Search the data for the word "black". Reproduce every line where it is found.
BEGIN Dataset content
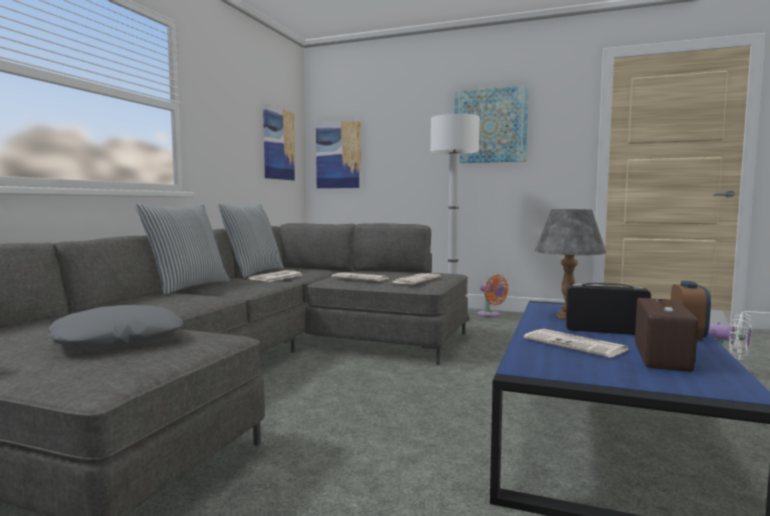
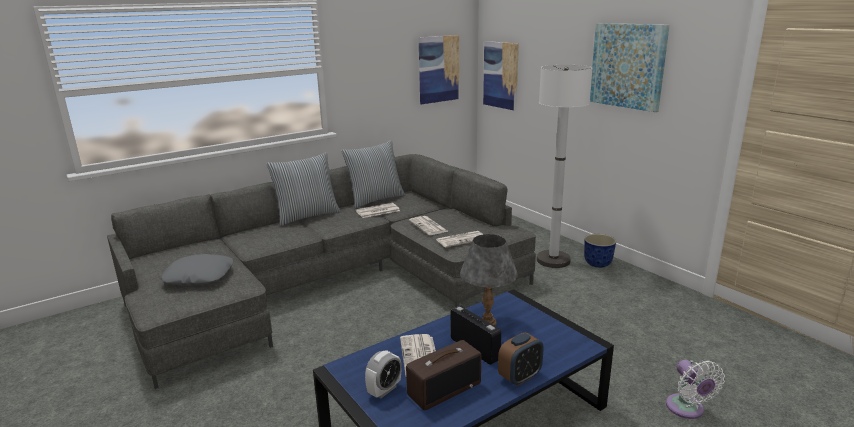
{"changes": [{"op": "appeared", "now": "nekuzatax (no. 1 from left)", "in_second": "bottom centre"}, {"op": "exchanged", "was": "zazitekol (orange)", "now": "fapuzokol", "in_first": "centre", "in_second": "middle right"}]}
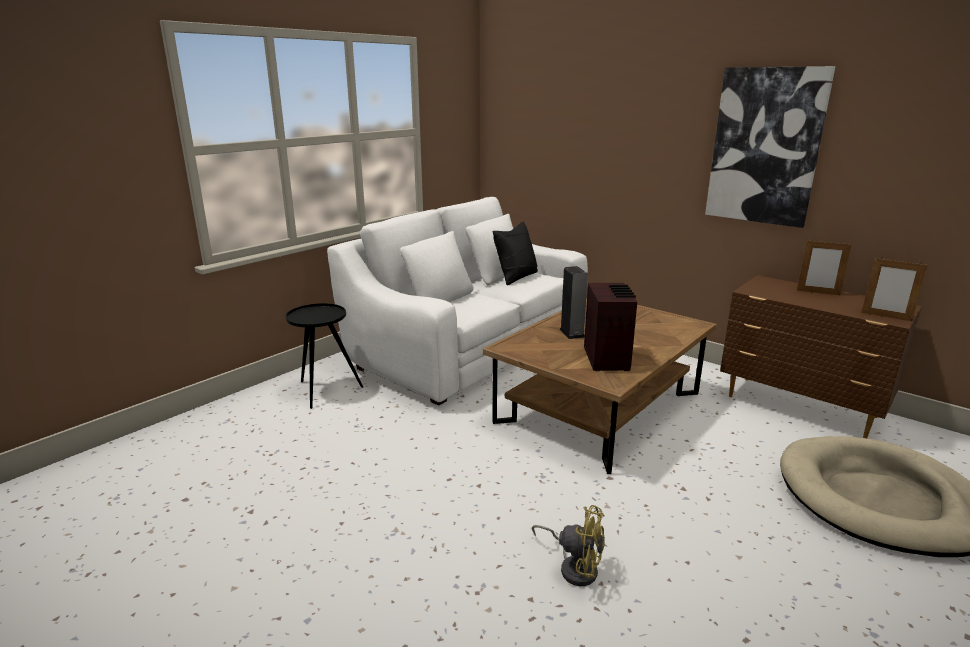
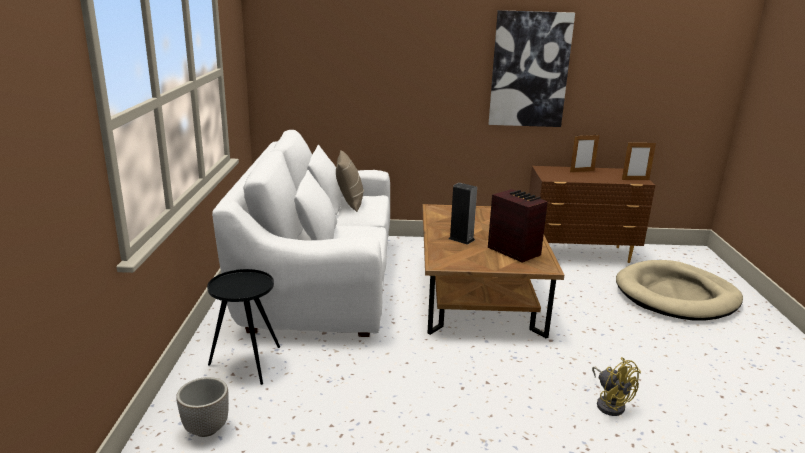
{"changes": [{"op": "appeared", "now": "fapuzokol", "in_second": "bottom left"}, {"op": "colour", "was": "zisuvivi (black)", "now": "zisuvivi (beige)", "in_first": "centre", "in_second": "centre"}, {"op": "spun", "was": "zazitekol (yellow)", "in_first": "bottom centre", "in_second": "bottom right", "clockwise": 75}]}
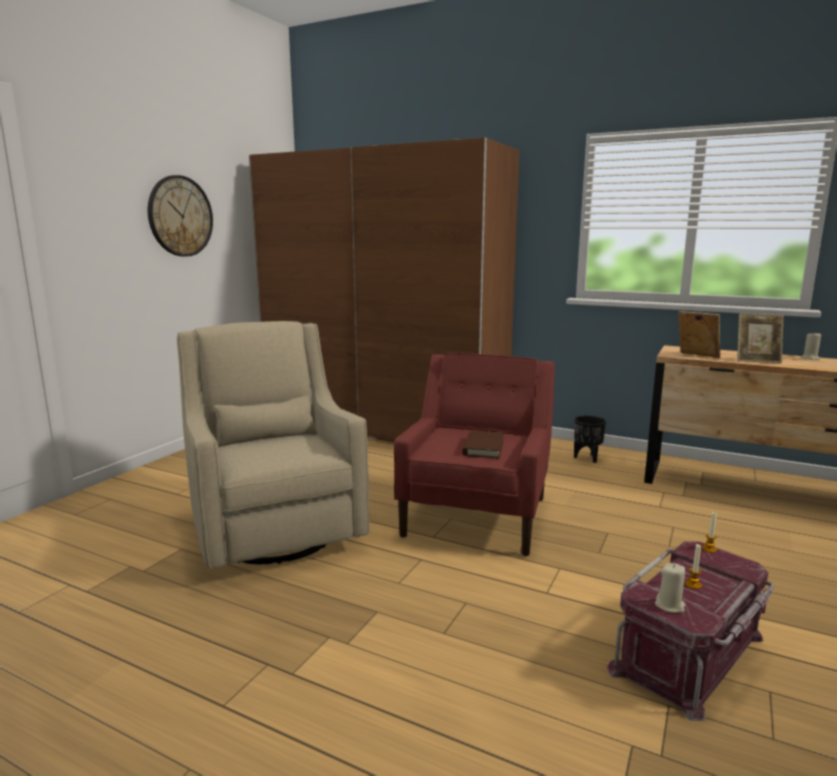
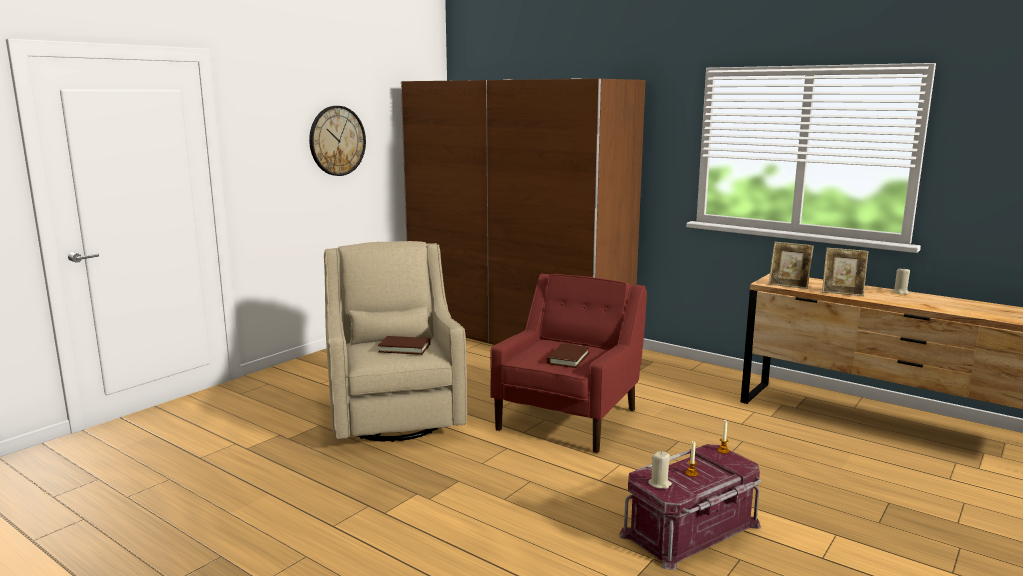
{"changes": [{"op": "missing", "was": "fapuzokol (black)", "in_first": "middle right"}, {"op": "appeared", "now": "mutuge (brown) (no. 1 from left)", "in_second": "centre"}, {"op": "spun", "was": "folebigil (no. 1 from left)", "in_first": "middle right", "in_second": "middle right", "clockwise": 150}]}
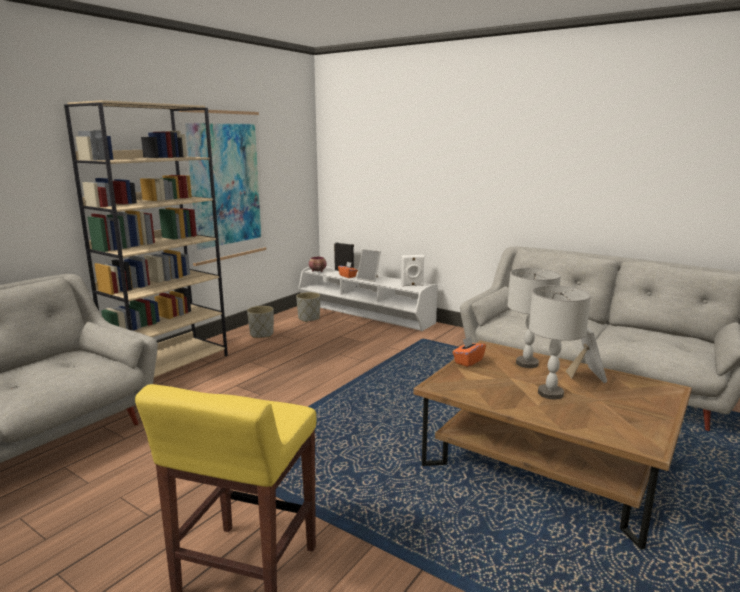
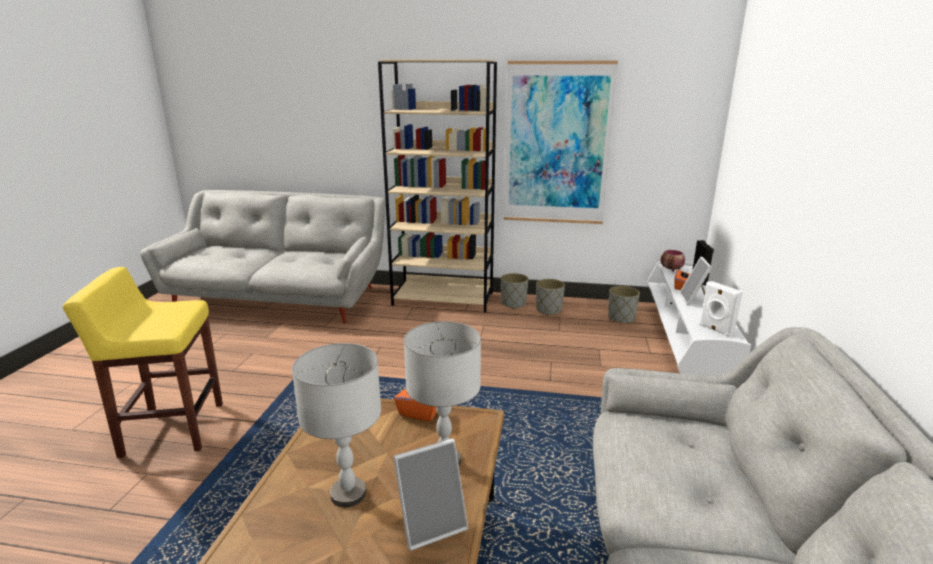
{"changes": [{"op": "appeared", "now": "fapuzokol (grey) (no. 1 from left)", "in_second": "centre"}]}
END Dataset content
Exercise solution.
{"changes": [{"op": "appeared", "now": "fapuzokol", "in_second": "bottom left"}, {"op": "colour", "was": "zisuvivi (black)", "now": "zisuvivi (beige)", "in_first": "centre", "in_second": "centre"}, {"op": "spun", "was": "zazitekol (yellow)", "in_first": "bottom centre", "in_second": "bottom right", "clockwise": 75}]}
{"changes": [{"op": "missing", "was": "fapuzokol (black)", "in_first": "middle right"}, {"op": "appeared", "now": "mutuge (brown) (no. 1 from left)", "in_second": "centre"}, {"op": "spun", "was": "folebigil (no. 1 from left)", "in_first": "middle right", "in_second": "middle right", "clockwise": 150}]}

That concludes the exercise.